Text passage>
Load balancing is a key consideration in performance optimization and involves two aspects: load balancing within the cluster's physical servers and load balancing for business traffic. An optimal load balancing state ensures that both software and hardware resources are fully utilized, leading to peak performance. During stress testing, we need to monitor the resource usage of all OBServer nodes in the cluster, including parameters such as CPU, I/O, and load. This article covers the deployment of clusters and resource distribution.
Cluster deployment
For cluster deployment, you need to collect information about location, latency, and bandwidth.
Location
Location information is crucial. Key information such as IDC and deployment method affects SQL routing, transaction model, and performance. Here are the key points:
Deployment option: deployment within the same city across three IDCs, deployment between two cities with three data centers each, deployment across three cities with five data centers in total, or other deployment options.
Location of OBProxy and other middleware: Do you deploy the OBProxy and other middlewares on the client side or in the same physical environment as the database server? The deployment methods have different effects on the performance.
The location of the application servers and other middleware.

Entries>
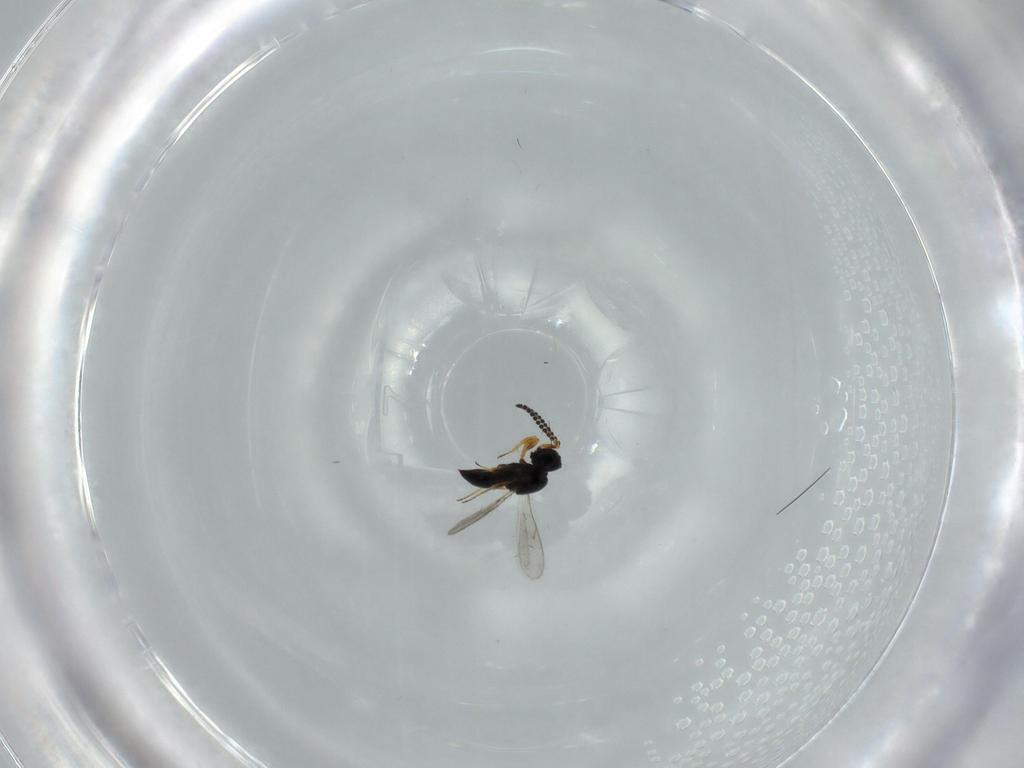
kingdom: Animalia
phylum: Arthropoda
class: Insecta
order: Hymenoptera
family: Scelionidae
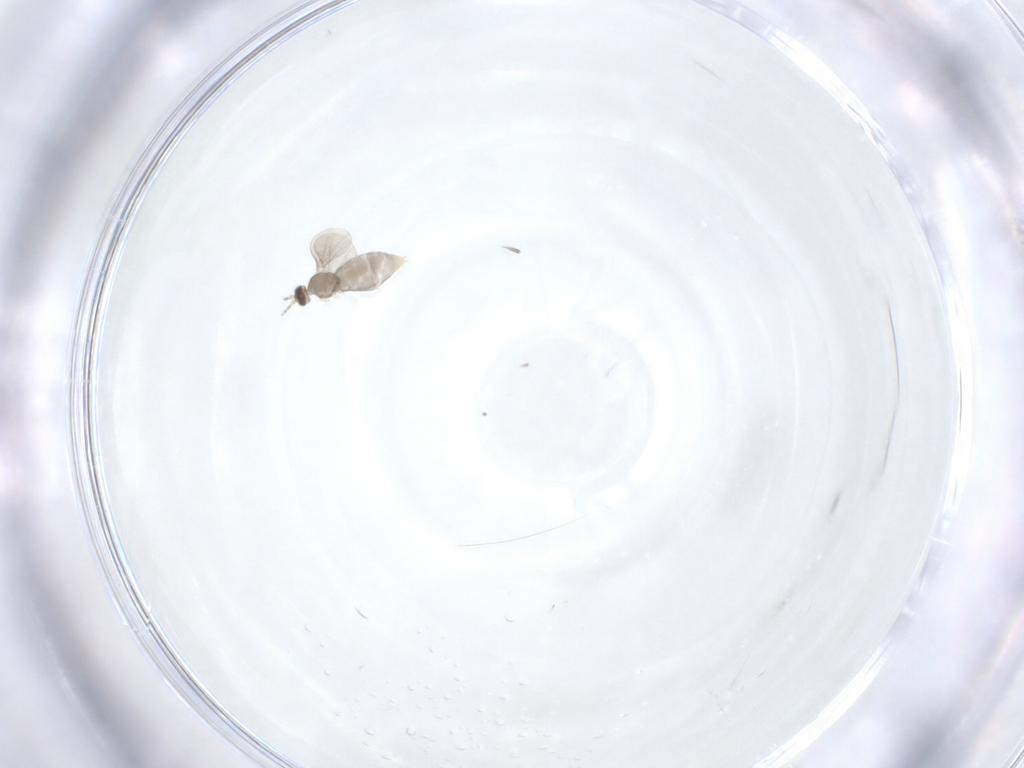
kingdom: Animalia
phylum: Arthropoda
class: Insecta
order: Diptera
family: Cecidomyiidae
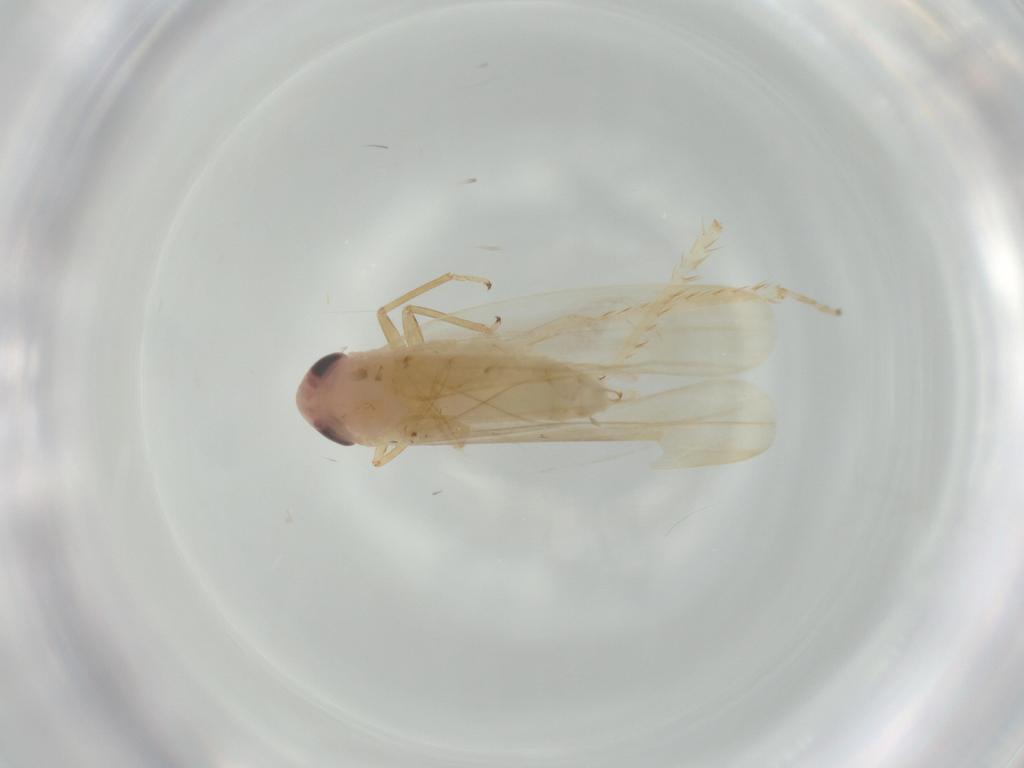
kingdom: Animalia
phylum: Arthropoda
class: Insecta
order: Hemiptera
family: Cicadellidae
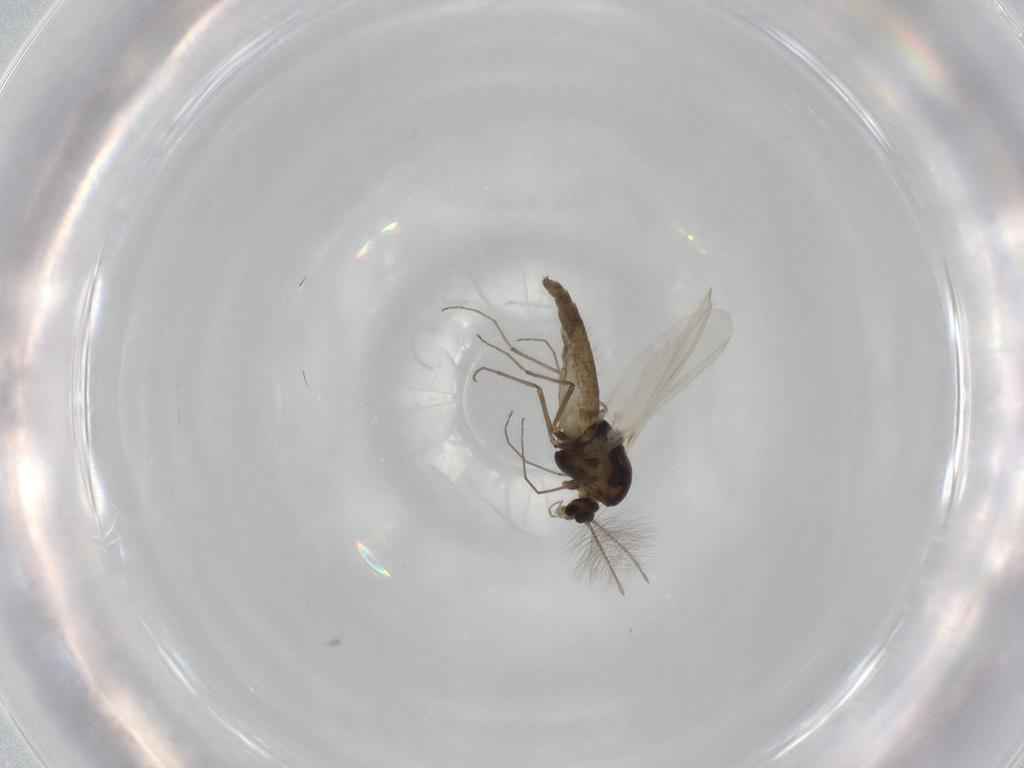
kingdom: Animalia
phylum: Arthropoda
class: Insecta
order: Diptera
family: Chironomidae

Your tasks>
[1] Summarize the load balancing article in two sentences.
[2] Decide whether each statement agrees with the load balancing article, answering yes or no and quoting the words that decide it: (a) During stress testing, only CPU usage needs to be monitored. (b) Cluster deployment calls for collecting latency and bandwidth information. (c) OBProxy must be deployed on the client side.
The data has no connection to the load balancing article.

Exercise answers>
[1] Load balancing is a key part of performance optimization that covers both the cluster's physical servers and business traffic, and stress testing calls for monitoring CPU, I/O, and load on all OBServer nodes. Cluster deployment requires collecting information about location, latency, and bandwidth: IDC and deployment method affect SQL routing, transaction model, and performance, and the placement of OBProxy, other middleware, and application servers are also key points.

[2]
(a) No: "including parameters such as CPU, I/O, and load."
(b) Yes: "you need to collect information about location, latency, and bandwidth."
(c) No: "Do you deploy the OBProxy and other middlewares on the client side or in the same physical environment as the database server?"